Trwa wczytywanie strony. Proszę czekać...
Środa, 26 czerwca. Imieniny: Jana, Pauliny, Rudolfiny
14/02/2012 - 12:42

Stadła: Starszy rowerzysta zginął pod kołami samochodu

Dzisiaj ok. godz. 11.30, w Stadłach (gm. Podegrodzie) na łuku drogi srebrne audi na rejestracjach limanowskich potrąciło 72-letniego rowerzystę. Mężczyzna zginął na miejscu.

Jak opowiadają świadkowie, starszy pan (mieszkaniec Stadeł) chciał przejść z rowerem na drugą stronę jezdni, gdy zza zakręty wypadło audi, jadące od strony Podegrodzia. Rowerzysta przeleciał kilka metrów w powietrzu, ciało było rozczłonkowane. Rower wbił się w ogrodzenie najbliższej posesji. W samochodzie rozbiła się przednia szyba od strony pasażera.

W tym miejscu, ze względu na gęstą zabudowę, za dnia obowiązuje ograniczenie prędkości do 50 km/h. Jak dowiedzieliśmy się, kierowca audi to szofer z dużym doświadczeniem. Dzisiaj w tamtym rejonie Sądecczyzny panowały niezłe warunki drogowe. Jezdnia była sucha, choć na poboczach utrzymał się śnieg i lód.

Szybko na miejscu tragedii zjawili się strażacy, policja i pogotowie, był nawet ksiądz. Ciało ofiary przykryto czarnym brezentem.

Wprowadzono ruch wahadłowy na czas, gdy policjanci prowadzili swoje czynności. - Za wcześnie na nazywanie kierowcy sprawcą zdarzenia, na razie jest uczestnikiem wypadku drogowego ze skutkiem śmiertelnym - powiedział nam jeden z funkcjonariuszy.

                      ***

W przekazanym nam oficjalnym komunkacie st. sierż. Paweł Grygiel, oficer prasowy KMP w Nowym Sączu, stwierdził, że "pieszy najprawdopodobnie wtargnął na jezdnię wprost pod nadjeżdżający samochód".

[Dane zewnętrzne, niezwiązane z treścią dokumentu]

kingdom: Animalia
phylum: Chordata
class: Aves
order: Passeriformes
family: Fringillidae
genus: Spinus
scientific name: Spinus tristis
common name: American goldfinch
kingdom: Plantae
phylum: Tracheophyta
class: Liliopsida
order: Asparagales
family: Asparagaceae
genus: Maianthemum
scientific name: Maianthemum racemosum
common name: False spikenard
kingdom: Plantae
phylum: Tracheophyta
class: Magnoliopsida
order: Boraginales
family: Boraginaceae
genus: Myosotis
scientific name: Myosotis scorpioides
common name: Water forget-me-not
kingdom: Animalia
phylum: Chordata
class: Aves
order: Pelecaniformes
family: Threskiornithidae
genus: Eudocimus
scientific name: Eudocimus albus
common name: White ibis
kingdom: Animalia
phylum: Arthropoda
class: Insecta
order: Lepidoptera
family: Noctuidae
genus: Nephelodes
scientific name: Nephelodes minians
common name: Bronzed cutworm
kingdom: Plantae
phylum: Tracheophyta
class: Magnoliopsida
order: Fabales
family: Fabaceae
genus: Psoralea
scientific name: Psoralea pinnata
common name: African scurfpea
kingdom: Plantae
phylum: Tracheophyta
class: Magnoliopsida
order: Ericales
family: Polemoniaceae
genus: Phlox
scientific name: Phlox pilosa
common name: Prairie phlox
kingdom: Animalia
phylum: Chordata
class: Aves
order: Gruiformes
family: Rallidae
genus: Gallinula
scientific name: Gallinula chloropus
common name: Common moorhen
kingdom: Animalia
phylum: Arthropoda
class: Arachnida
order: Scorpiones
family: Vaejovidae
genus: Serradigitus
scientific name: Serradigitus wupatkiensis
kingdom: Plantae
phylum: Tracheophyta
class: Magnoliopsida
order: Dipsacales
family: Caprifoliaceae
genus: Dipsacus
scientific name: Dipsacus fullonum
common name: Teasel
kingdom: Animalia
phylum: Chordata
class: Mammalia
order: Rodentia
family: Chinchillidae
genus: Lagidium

"Jak wynika ze wstępnych ustaleń - informuje sierż. Grygiel - pieszy usiłował przekroczyć jezdnię prowadząc rower. Kierujący Audi był trzeźwy. Pieszy poniósł śmierć na miejscu pomimo natychmiastowej akcji reanimacyjnej podjętej przez Karetkę Pogotowia. Decyzją obecnego na miejscu prokuratora zwłoki zabezpieczono do dalszych badań sekcyjnych. Dokładne przyczyny i okolicznośći zdarzenia będą wyjaśniane".